SUPPLIED PASSAGE -
How to Annoy Everyone
By Erin Ann McBride and Juli Hiatt Caldwell
Late to bed, chocolate when we rise,
makes two girls hyper with super-size thighs
Have
you ever wished you could make people leave you alone and
ignore you in most social settings? Do you want to repel
all manner of man? Well, you have come to the right place!
We know how to take your perfect, loveable, and desirable
personality and turn you into a terrible wretch, and we’ll
sum up in one powerful word our never-fail, 100% guaranteed
strategy: vanity.
We
have asserted from the very beginning that as brilliant as
we are, as the writers of A Single Thought, we are incapable
of telling you how to be great. We cannot tell you how to
be great at dating (in other words, we’ve messed up a lot
and know for sure what won’t work at being perfect, but we
have plenty of experience on being avoided!). We are experts
at nothing but have opinions on everything, and the truth
is that the only trail we’re likely to blaze is to the nearest
shoe store’s clearance sale. So while we cannot blaze a trail
to your future happiness, and/or make you the most popular
person in town, we can give you a few tips, many sent in by
readers like you, to give you better idea of how to annoy
just about everyone you meet.

AIM 1 - Can you write out the part of the article on annoying everyone from "How to Annoy Everyone" up to and including "strategy: vanity."?
The article above and the entries after it are separate, unrelated material.

RECORDS FOR THE EXERCISE -
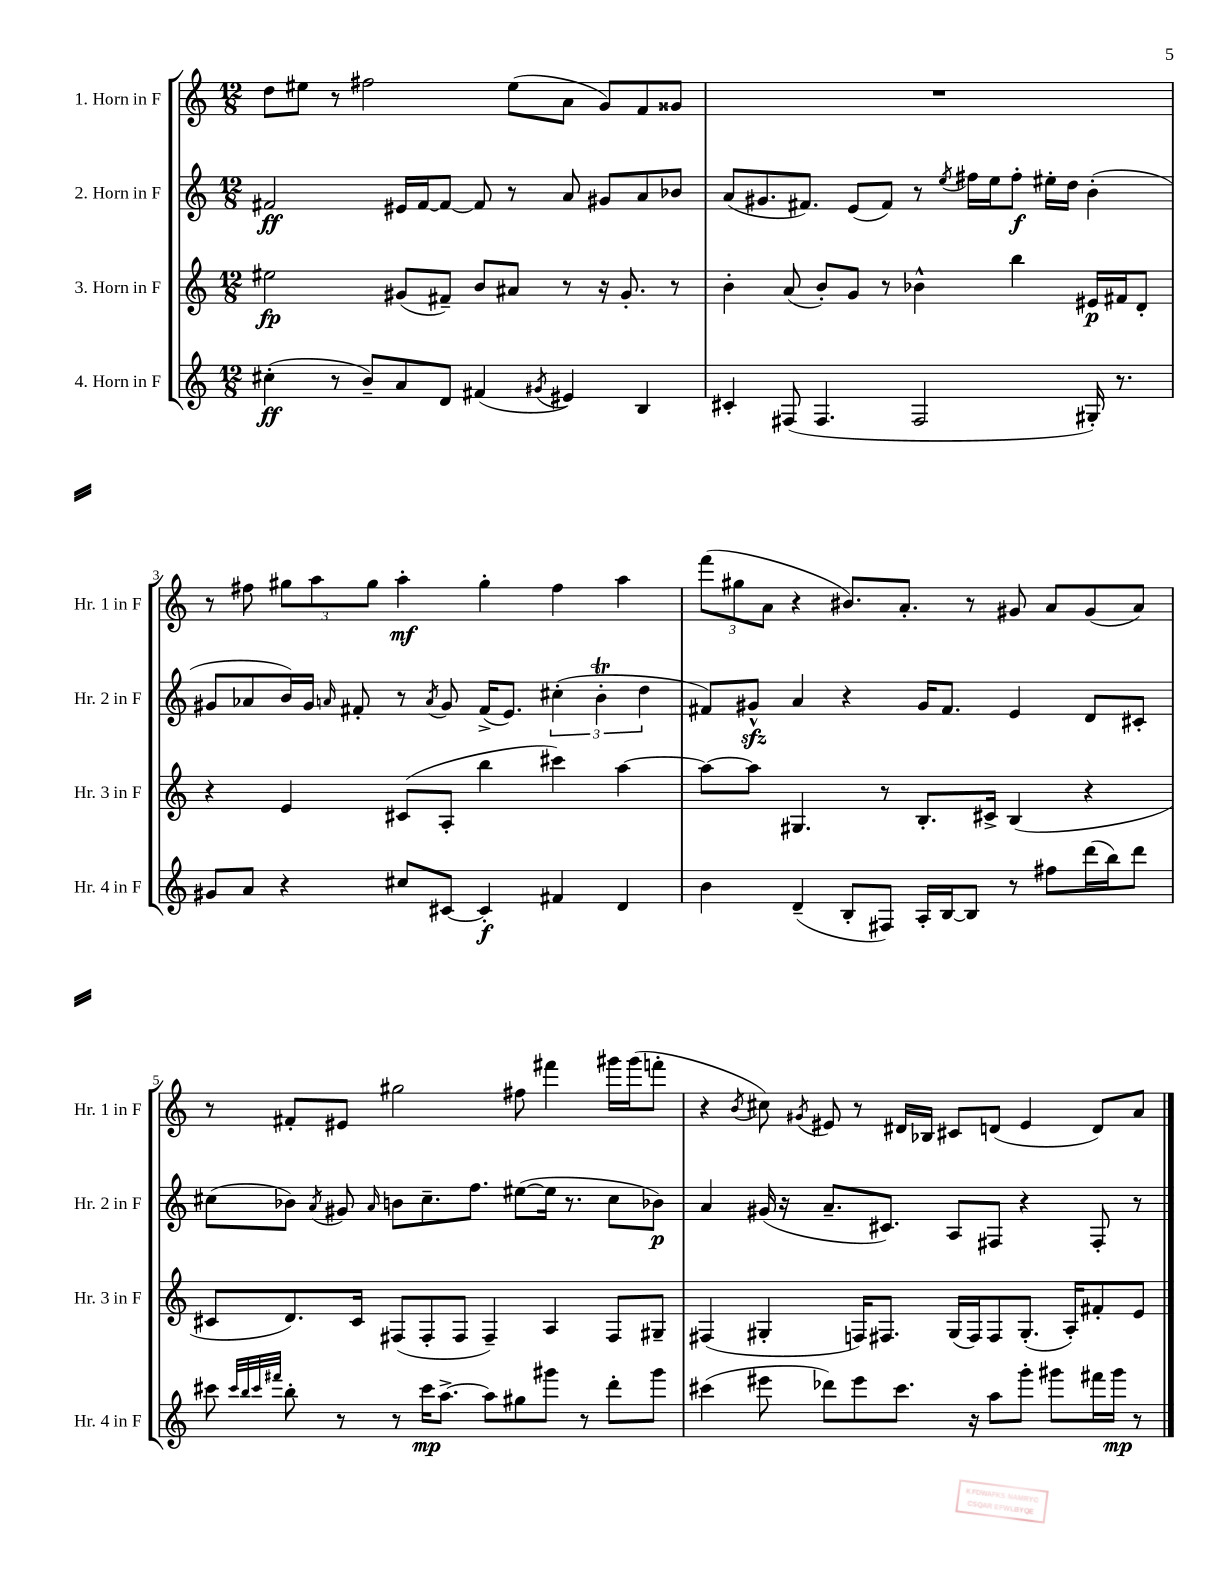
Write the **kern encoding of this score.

**kern	**kern	**kern	**kern
*staff4	*staff3	*staff2	*staff1
*clefG2	*clefG2	*clefG2	*clefG2
*k[]	*k[]	*k[]	*k[]
*M12/8	*M12/8	*M12/8	*M12/8
(4cc#'	2ee#	2f#	8dd
.	.	.	8ee#
8r	.	.	8r
8b~)	.	.	2ff#
8a	(8g#	16e#	.
.	.	[16f#	.
8d	8f#~)	8f#_	.
(4f#	8b	8f#]	.
.	8a#	8r	(8ee#
8qg#	.	.	.
4e#)	8r	8a	8a
.	16r	8g#	8g)
.	8.g#'	.	.
4B	.	8a	8f
.	8r	8b-	8g##
=	=	=	=
4c#'	4b'	(8a	1.r
.	.	8.g#	.
(8F#	(8a	.	.
.	.	8.f#)	.
4.F#	8b')	.	.
.	8g	(8e	.
.	8r	8f#)	.
2F#	4b-^^	8r	.
.	.	8qee	.
.	.	16ff#	.
.	.	16ee	.
.	4bb	8ff#'	.
.	.	16ee#'	.
.	.	16dd	.
16G#')	16e#	(4b'	.
8.r	16f#	.	.
.	8d'	.	.
=	=	=	=
8g#	4r	8g#	8r
8a	.	8a-	8ff#
4r	4e	16b)	12gg#
.	.	16g#	.
.	.	.	12aa
.	.	16qqa	.
.	.	8f#'	.
.	.	.	12gg#
8cc#	(8c#	8r	4aa'
.	.	8qa	.
[8c#	8A'	8g#	.
4c#']	4bb	(16f#^	4gg#'
.	.	8.e)	.
4f#	4ccc#)	(6cc#'	4ff#
.	.	6b'	.
4d	[4aa	.	4aa
.	.	6dd	.
=	=	=	=
4b	8aa_	8f#)	(12fff
.	.	.	12gg#
.	8aa]	8g#^^	.
.	.	.	12a
(4d~	4.G#	4a	4r
8B'	.	4r	8.b#)
8F#)	8r	.	.
.	.	.	8.a'
16A'	8.B'	16g#	.
[16B	.	8.f#	.
8B]	.	.	8r
.	16c#^	.	.
8r	(4B	4e	8g#
8ff#	.	.	8a
(16ddd	4r	8d	(8g#
16bb)	.	.	.
8ddd	.	8c#'	8a)
=	=	=	=
8ccc#	8c#	(8cc#	8r
32qqccc#	.	.	.
32qqbb	.	.	.
32qqccc#	.	.	.
32qqfff#	.	.	.
8bb'	8.d)	8b-)	8f#'
.	.	8qa	.
8r	.	8g#	8e#
.	16c#	.	.
.	.	16qqa	.
8r	(8F#	8b	2gg#
16ccc#	8F#'	8.cc#~	.
[8.aa^	.	.	.
.	8F#	.	.
.	.	8.ff	.
8aa]	4F#~)	.	.
8gg#	.	([8ee#	8ff#
8ggg#	4A	16ee#]	4fff#
.	.	8.r	.
8r	.	.	.
8ddd'	8F#	8cc#	16ggg#
.	.	.	(16ggg#
8ggg#	8G#~	8b-)	8fff'
=	=	=	=
(4ccc#	(4F#	4a	4r
.	.	.	8qb
8eee#	4G#'	(16g#	8cc#)
.	.	16r	.
.	.	.	8qg#
8ddd-)	.	8.a~	8e#
8eee#	16F)	.	8r
.	8.F#	8.c#)	.
8.ccc#	.	.	16d#
.	.	.	16B-
.	(16G#	8A	8c#
16r	16F#)	.	.
8aa	8F#	8F#	(8d
8ggg'	(8.G#'	4r	4e#
8ggg#	.	.	.
.	16A')	.	.
16fff#	8f#'	8F#'	8d)
16ggg#	.	.	.
8r	8e	8r	8a
==	==	==	==
*-	*-	*-	*-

AIM 2 - How many lines in the entries contain the string "kern", with case counting? Give only the number.

WRITTEN ANSWER 1 -
How to Annoy Everyone
By Erin Ann McBride and Juli Hiatt Caldwell
Late to bed, chocolate when we rise,
makes two girls hyper with super-size thighs
Have
you ever wished you could make people leave you alone and
ignore you in most social settings? Do you want to repel
all manner of man? Well, you have come to the right place!
We know how to take your perfect, loveable, and desirable
personality and turn you into a terrible wretch, and we’ll
sum up in one powerful word our never-fail, 100% guaranteed
strategy: vanity.

WRITTEN ANSWER 2 - 2